I didn’t wear a mask around students for the first time in over a year. I stood in a circle with kids. Taught the same games and exercises I’ve been teaching for a lifetime. Gave the same instructions. Exuded the same affirmational energy. Gave people permission to be creative. To be silly. To be transgressive. Guided us through some disciplined and playful improv theatre. It felt good to make stuff up with others. Stuff and nonsense. Felt like I was returning to a familiar routine. Hitting some sorely missed rhythm. Honestly, it was just nice to be with kids again. Doing things I’ve done any number of times before.
My friend Andrea helped teach the camp. Here’s a promotional link. My friend Jackie too. Link. They’re members of Happy Valley Improv. Fine improvisers. Good teachers, too. It was fun to be with them. It was fun to be with the kids.
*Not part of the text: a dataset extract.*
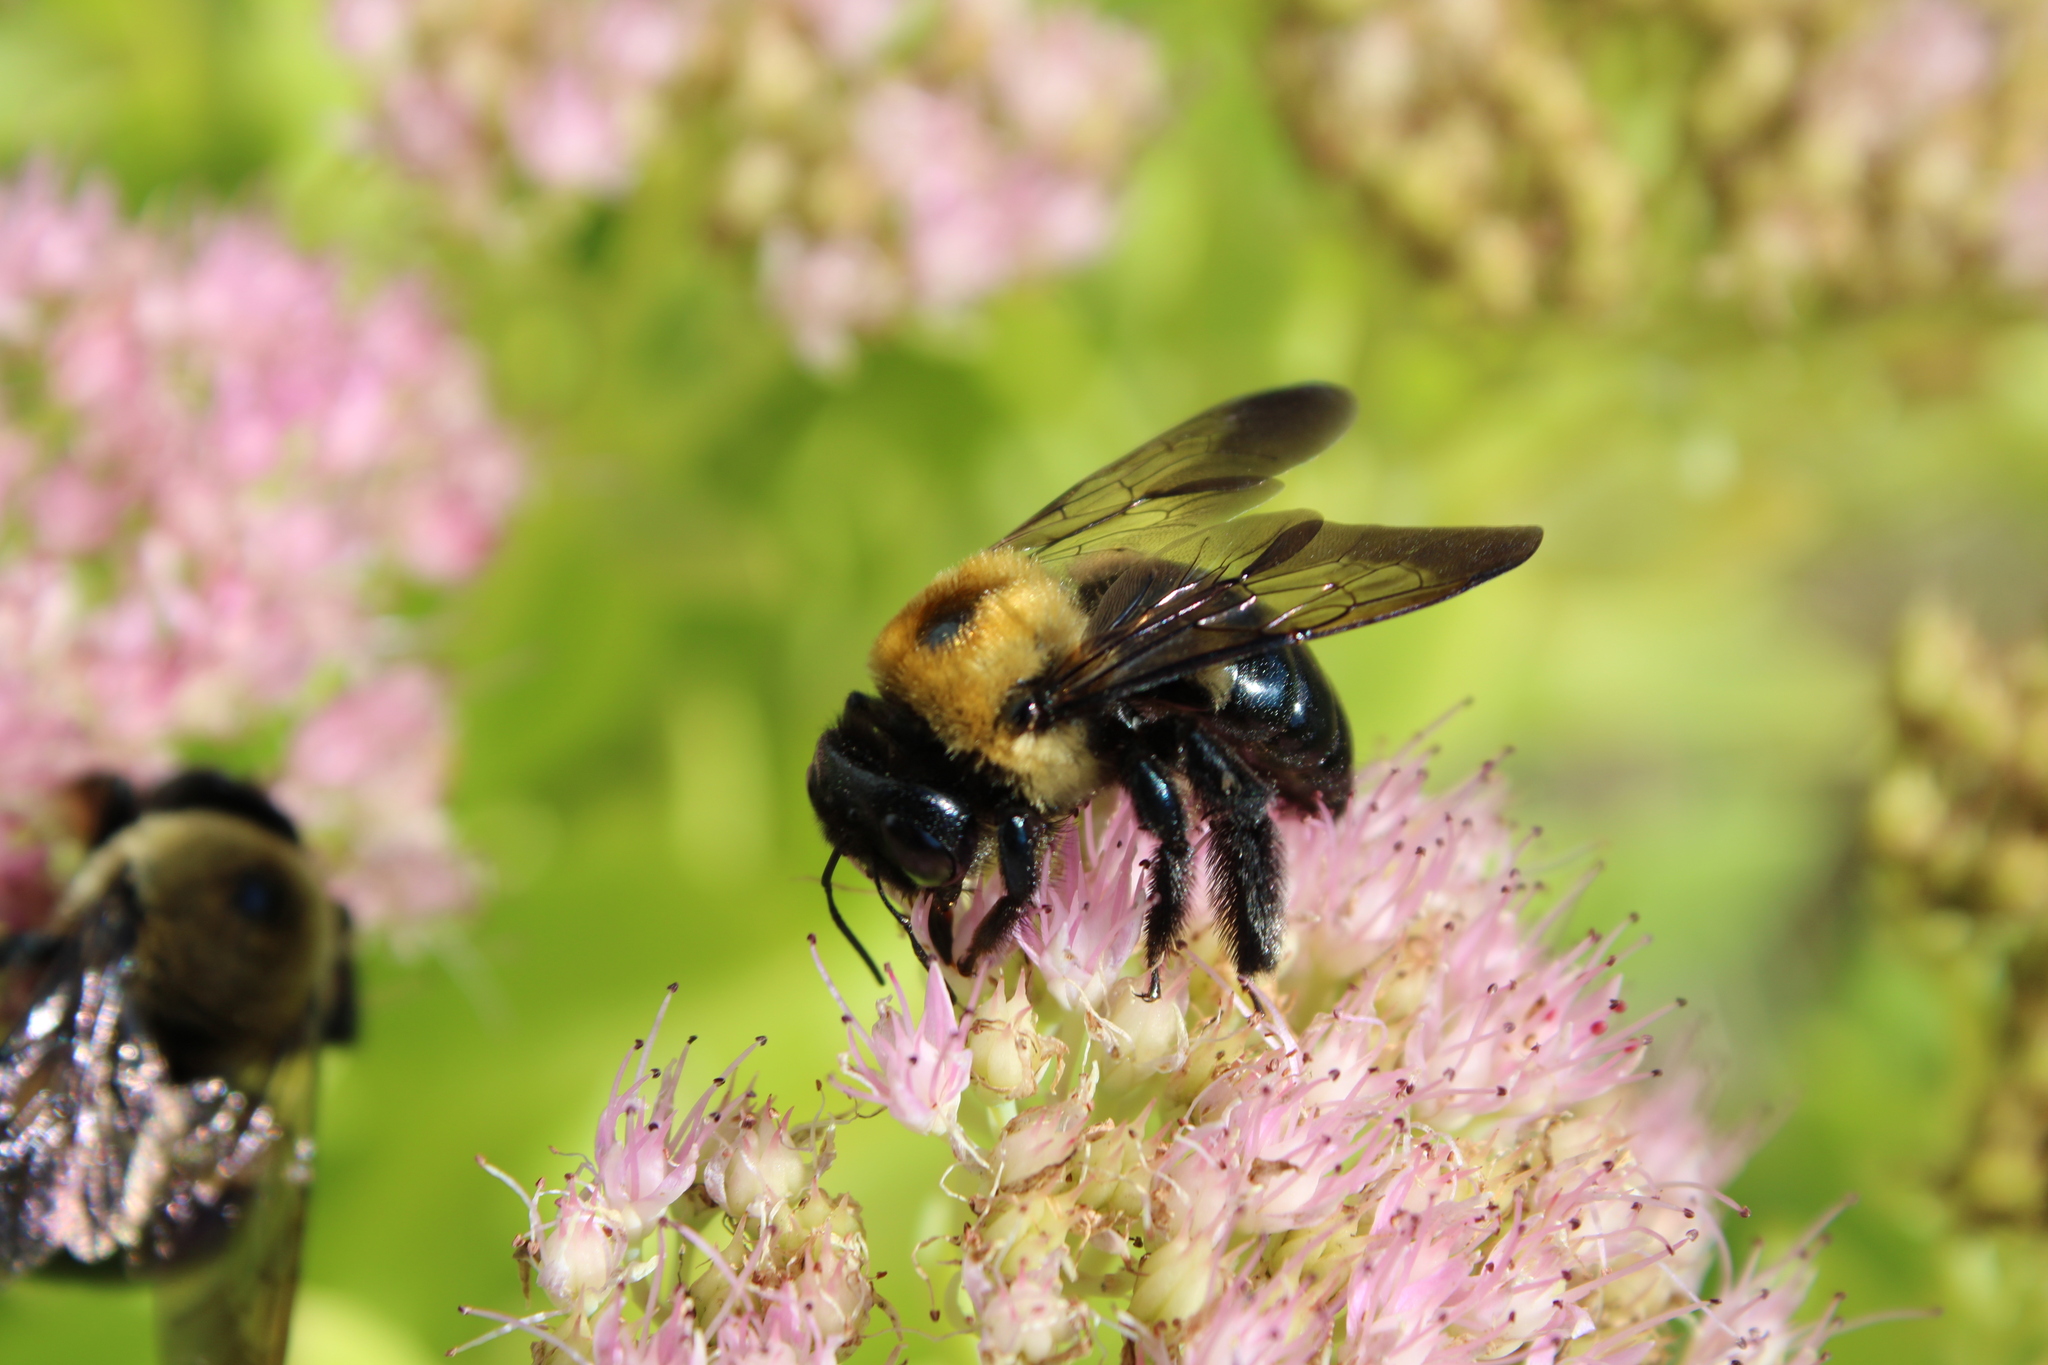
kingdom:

Teenagers are exhausting. But I miss them. They are so open. Still figuring out who they are and what they are becoming. Such possibility. Improvisational possibility.
***
I don’t know that I could return to my life as a high school teacher. I go hard when I’m working with kids. Spend myself with reckless abandon. I don’t know how else to do it. I invest myself and am usually running ragged by the time class is over.
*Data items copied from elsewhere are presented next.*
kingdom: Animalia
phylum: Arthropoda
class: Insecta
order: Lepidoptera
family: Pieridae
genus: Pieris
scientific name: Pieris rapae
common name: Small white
Teaching is such hard work. It’s like improv. Both are activities you can spend lifetimes practicing and never master. You learn more and more only to realize there is more and more to learn. But you keep at it. Practice more and more. Grow and grow. Makes me think of that quote by Kurt Vonnegut that I drop so often. Every time you make something, Kurt once wrote, your soul grows. I think that is true. Teaching and improv, if they are done well, are practices where you create something with others. And in so doing, the collective soul grows. That’s a worthwhile thing to seek out. Collective soul growing.
And no, I’m not writing about the band Collective Soul. Nor should anybody ever. Some things are better forgotten.
I haven’t forgotten what it is like to be a high school teacher. But I’ve moved onto other work. I keep riffing on the same themes, though. Building card houses. Connecting with others through an affirmation of difference. Making things. Expanding my soul. Hopefully inviting others to expand their souls. I’m all about that work. And I keep finding ways to move it forward. These days it is happening in college classrooms. In writing projects. And in The Blue Brick Theatre.
Last week it happened with teenagers. And now I need a nap. Or maybe a bath. Or both. Don’t try to visualize that image too hard. The result is disturbing. Kind of like the band Collective Soul.
Let’s return to the title of this blog. A tired setup to a bad joke. A teacher says what? A teacher says I’m tired. And there’s nothing funny about it.